Just as Israel de-developed the Gaza economy through the years of occupation and colonialism (and no doubt as it has done so in the W. Bank).

Preventing Palestinians and internationals to go to Palestine is one way Israel attacks Palestinian agency and self-determination.

It’s all under the bullshit guise of ‘self-defense’ and ‘security’. And the only people who buy it are Zionists themselves.

Orwell saw through ideological horseshit. Zionism is the last of the political ideologies of the 40s still going. Now it is in the denying reality stage. Lilian may make it to al quds for the fairuz concert before her sentence is up.

Phil ‘projecting’, among other things, that he’s a kindred spirit to Henry Miller and George Orwell.

Of course, Phil has never been deported and he’s never picked up a gun and got shot in defense of liberty like Orwell did.

Maybe another reason Orwell would hate Israel is because he was an admitted anti-Semite.

http://forward.com/articles/160496/was-george-orwell-an-anti-semite/?p=all

“The nationalist not only does not disapprove of atrocities committed by his own side, but he has a remarkable capacity for not even hearing about them. Actions are held to be good or bad, not on their own merits, but according to who does them, and there is almost no kind of outrage – torture, the use of hostages, forced labor, mass deportations, imprisonment without trial, forgery, assassination, the bombing of civilians – which does not change its moral color when it is committed by ‘our’ side” (“Notes on Nationalism,” 1945 ).
http://www.haaretz.com/opinion/orwell-s-insights-on-israel-1.461079

“With his loathing of propaganda and state coercion, George Orwell would have excoriated Zionist efforts to sanitize Israel’s past. Nor is it hard to imagine how trenchantly he would express himself on the subject of a state that endlessly exhorts the world to remember the sufferings of Jewish people yet whose own memory is so singularly selective” – Neil Berry/George Orwell, Jewish People and State of Israel:
http://www.arabnews.com/columns/george-orwell-jewish-people-and-state-israel

Orwell was critical of Zionism in his day and had some understanding of its negative consequences. That’s according to his colleagues on “The Tribune,” It wasn’t something Orwell wrote much about — not when Hitler was still around or a recent memory.

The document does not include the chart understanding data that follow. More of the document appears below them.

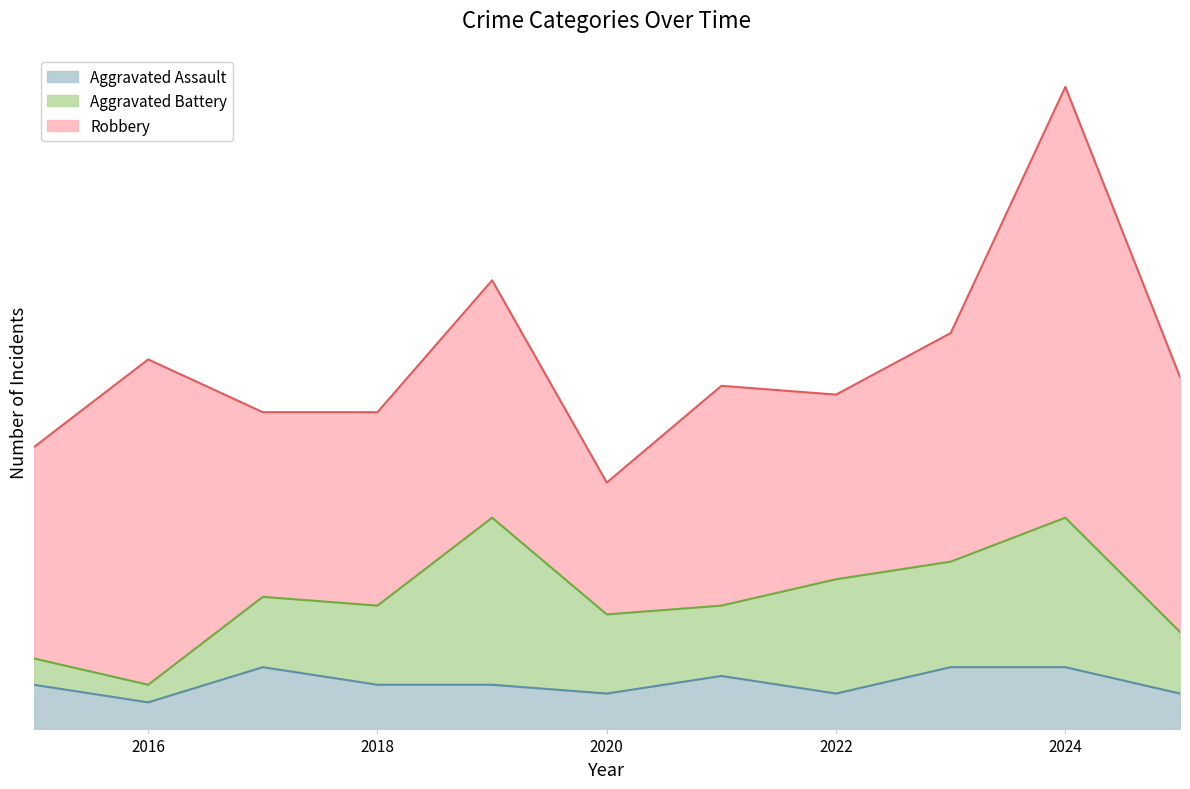

Where does the Aggravated Battery series first go above 9?

2019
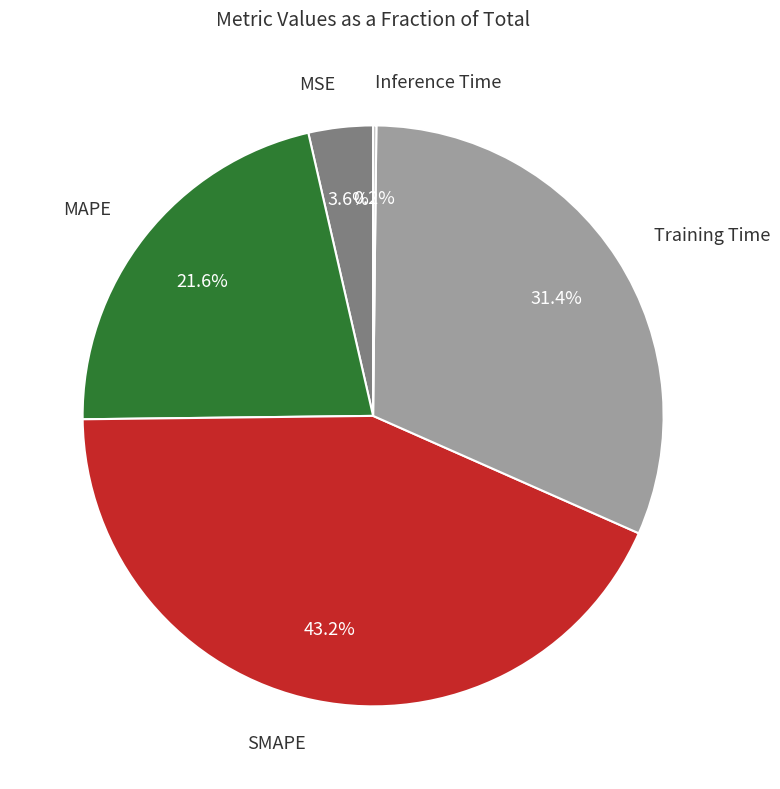

To the nearest percent, what is the average slice percentage?

20%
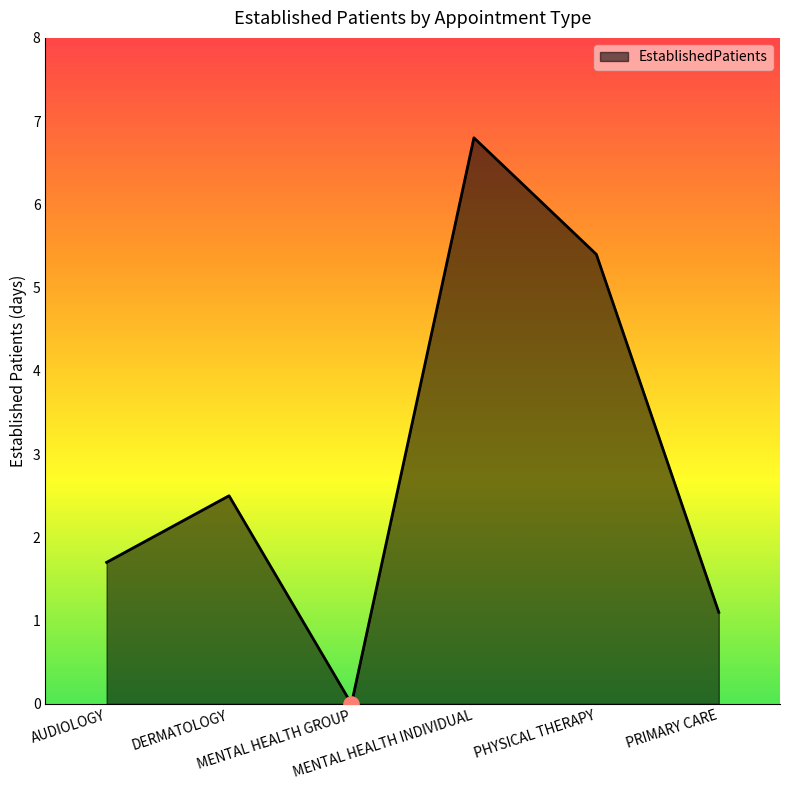

True or false: the data has more than 0 interior local peaks.

True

In his “Notes on Nationalism” Orwell described Zionism as a “direct” rather than a “transferred” nationalism, “because it flourishes almost exclusively among the Jews themselves.” He missed the phenomenon of Christian Zionism, which was present in his day in Britain, though not as strong as it is in today’s America. It also looks like he missed the fact that many of the most passionate Zionists, then and now, had no desire to settle in Palestine or Israel.

The distinction between direct and transferred nationalism is important, but the line is fuzzy. Diaspora politics or diaspora nationalism — the attachment of emigrants and their descendants to a homeland they don’t have a desire to return to, a familiar phenomenon in American life — was something Orwell was aware of, but not something he looked into very deeply.

The concept of “transferred nationalism” — in spite of Orwell’s own caveat — is relevant to the study of Zionism. Latching onto a foreign country or people and investing it with positive emotion and idealizing it, makes it possible for someone “to be much more nationalistic — more vulgar, more silly, more malignant, more dishonest — than he could ever be on behalf of his native country, or any unit of which he had real knowledge.” That’s true of other political enthusiasms as well, but it does bring to mind Americans who feel more attached to Benjamin Netanyahu than to their own elected officials.